La région Provence-Alpes-Côte-d'Azur (Paca), qui veut être la première de France à ouvrir ses trains à la concurrence, est entrée dans le concret vendredi. La région a voté une "procédure de délégation de service public" d'une partie de ses TER. Début 2020, la région compte lancer les appels d'offres pour deux lots de liaisons, Marseille-Toulon-Nice d'une part, et les lignes autour de Nice d'autre part, a précisé en séance plénière le président LR de l'exécutif régional, Renaud Muselier.

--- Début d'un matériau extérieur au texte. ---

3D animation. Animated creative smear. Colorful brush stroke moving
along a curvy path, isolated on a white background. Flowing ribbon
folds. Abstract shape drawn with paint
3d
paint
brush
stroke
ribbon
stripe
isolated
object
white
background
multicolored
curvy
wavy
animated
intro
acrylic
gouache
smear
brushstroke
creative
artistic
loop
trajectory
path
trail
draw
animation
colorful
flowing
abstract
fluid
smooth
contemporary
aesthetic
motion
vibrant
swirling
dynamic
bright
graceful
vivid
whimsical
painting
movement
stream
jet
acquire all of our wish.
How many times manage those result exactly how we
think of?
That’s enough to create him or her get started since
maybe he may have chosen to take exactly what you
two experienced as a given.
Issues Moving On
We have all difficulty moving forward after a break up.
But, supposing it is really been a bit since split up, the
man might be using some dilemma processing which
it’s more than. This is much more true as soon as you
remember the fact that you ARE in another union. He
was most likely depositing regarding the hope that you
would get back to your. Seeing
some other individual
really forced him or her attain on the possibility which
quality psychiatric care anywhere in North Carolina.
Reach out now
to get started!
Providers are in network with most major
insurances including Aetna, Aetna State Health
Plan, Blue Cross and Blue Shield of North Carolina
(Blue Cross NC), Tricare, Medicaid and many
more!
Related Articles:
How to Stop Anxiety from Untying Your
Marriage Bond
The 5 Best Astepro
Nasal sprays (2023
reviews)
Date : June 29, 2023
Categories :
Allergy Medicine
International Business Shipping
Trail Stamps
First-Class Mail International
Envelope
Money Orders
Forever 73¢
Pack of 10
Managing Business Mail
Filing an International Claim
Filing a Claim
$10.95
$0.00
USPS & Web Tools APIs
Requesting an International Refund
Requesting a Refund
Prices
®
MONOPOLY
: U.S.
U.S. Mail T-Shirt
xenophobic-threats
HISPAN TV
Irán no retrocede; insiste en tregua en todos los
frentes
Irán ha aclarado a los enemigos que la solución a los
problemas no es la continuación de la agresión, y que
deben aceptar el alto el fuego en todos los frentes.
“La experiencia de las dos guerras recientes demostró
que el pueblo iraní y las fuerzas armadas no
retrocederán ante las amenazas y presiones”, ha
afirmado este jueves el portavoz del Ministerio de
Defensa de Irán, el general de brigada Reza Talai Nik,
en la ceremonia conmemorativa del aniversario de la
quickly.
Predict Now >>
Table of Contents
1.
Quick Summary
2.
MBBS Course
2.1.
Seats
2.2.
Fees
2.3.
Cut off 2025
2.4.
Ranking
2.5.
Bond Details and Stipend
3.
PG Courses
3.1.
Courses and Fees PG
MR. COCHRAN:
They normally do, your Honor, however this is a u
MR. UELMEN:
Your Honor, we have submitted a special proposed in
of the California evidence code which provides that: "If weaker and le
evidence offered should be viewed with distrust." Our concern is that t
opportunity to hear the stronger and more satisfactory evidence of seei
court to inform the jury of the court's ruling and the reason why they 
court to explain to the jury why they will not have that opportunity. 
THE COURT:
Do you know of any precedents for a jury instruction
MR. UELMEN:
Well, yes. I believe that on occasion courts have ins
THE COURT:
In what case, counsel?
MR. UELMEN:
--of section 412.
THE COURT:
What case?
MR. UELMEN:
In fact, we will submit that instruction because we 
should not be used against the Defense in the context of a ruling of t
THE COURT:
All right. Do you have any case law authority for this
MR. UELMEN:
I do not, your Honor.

"On va avoir des prix 'canonissimes'" proposés par les opérateurs publics ou privés, français ou étrangers, qui répondront à ces appels d'offres, a-t-il affirmé : "On va avoir les trains à l'heure, on va avoir des rabais, avec une qualité de service ! Je vous le parie aujourd'hui !". Renaud Muselier a détaillé la suite du calendrier : le choix de l'opérateur retenu pour chaque lot en juin 2021, le démarrage de l'exploitation l'année suivante sur Marseille-Nice et en 2024 autour de Nice. Huit opérateurs, dont deux français, ont déjà fait part de leur intérêt pour les lots ouverts par la région, a-t-il précisé.

Après Paca, les régions Grand Est et Hauts-de-France vont suivre

Paca entend être la première région à ouvrir ses trains à la concurrence, comme le permet le droit européen, en profitant d'une loi de 2018 qui supprime progressivement le monopole de la SNCF dans les transports ferroviaires régionaux. La mise en concurrence est possible à partir de décembre 2019, obligatoire quatre ans plus tard.

Deux autres régions devraient suivre Provence-Alpes-Côte-d'Azur, Grand Est et les Hauts-de-France, suivis un peu plus tard par les Pays de la Loire.